Mr Harvie said: “I’m delighted that once again our constructive approach has delivered real results for the people who need it most.
“The Covid household relief payment will direct money to those households who have struggled in this crisis, providing funding for essential supplies.”
He added: “This year’s budget cements the impact the Scottish Greens have had on Scotland’s priorities over the last five years.
“From fairer taxes to local services, we’ve shown every year that Green MSPs will get things done.”
The Scottish Lib Dems separately secured a range of budget concessions, including an extra £120m for mental health services as well as a further £60m for smaller class sizes.
An extra £20m will provide more in-class support to children who need it by topping up the Pupil Equity Fund, while £15m has been agreed in special allocations to the North East to pay for skills training.
Mr Rennie said: “We think that people expect parties to work together in the middle of a pandemic. Our focus has been to put recovery first.
"We have highlighted the need for business support, an education bounce back plan, and better mental health services, given the pressure we know that the virus crisis has put on people.”
Scottish Labour will also back the budget if it includes an increase in social care workers’ pay to £12 per hour, rising to £15 in the next Parliament.
The party said the median hourly wage for UK care workers is £9.50 and a pay rise would benefit as many as 200,000 people in Scotland.

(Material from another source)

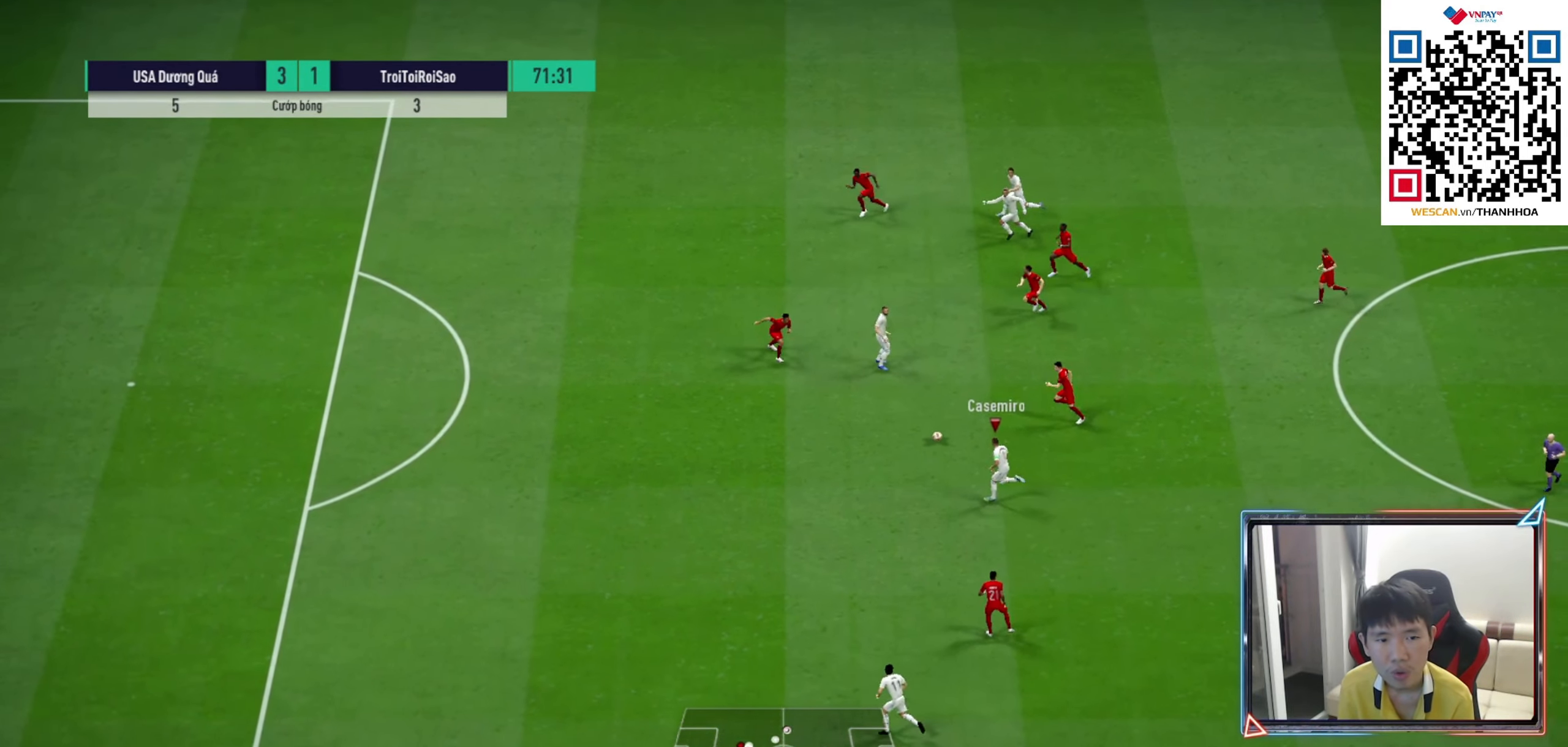
{"buttons": ["R1"], "left_stick": "left", "right_stick": "center", "events": [[50, "TRIANGLE", "down"], [67, "R1", "up"], [133, "TRIANGLE", "up"], [267, "R1", "down"]]}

Speaking to journalists on Monday, Mr Sarwar said a deal with his party would have cost more than the Greens.
He said: “It’s not a case of Labour being on the sidelines, it’s the opposite in fact.
“Jackie Baillie has been in active negotiations with Kate Forbes at before stage one, at stage one, before stage two, at stage two and as we head into stage three.
“Those negotiations were actually working fairly positively from my understanding from Jackie.”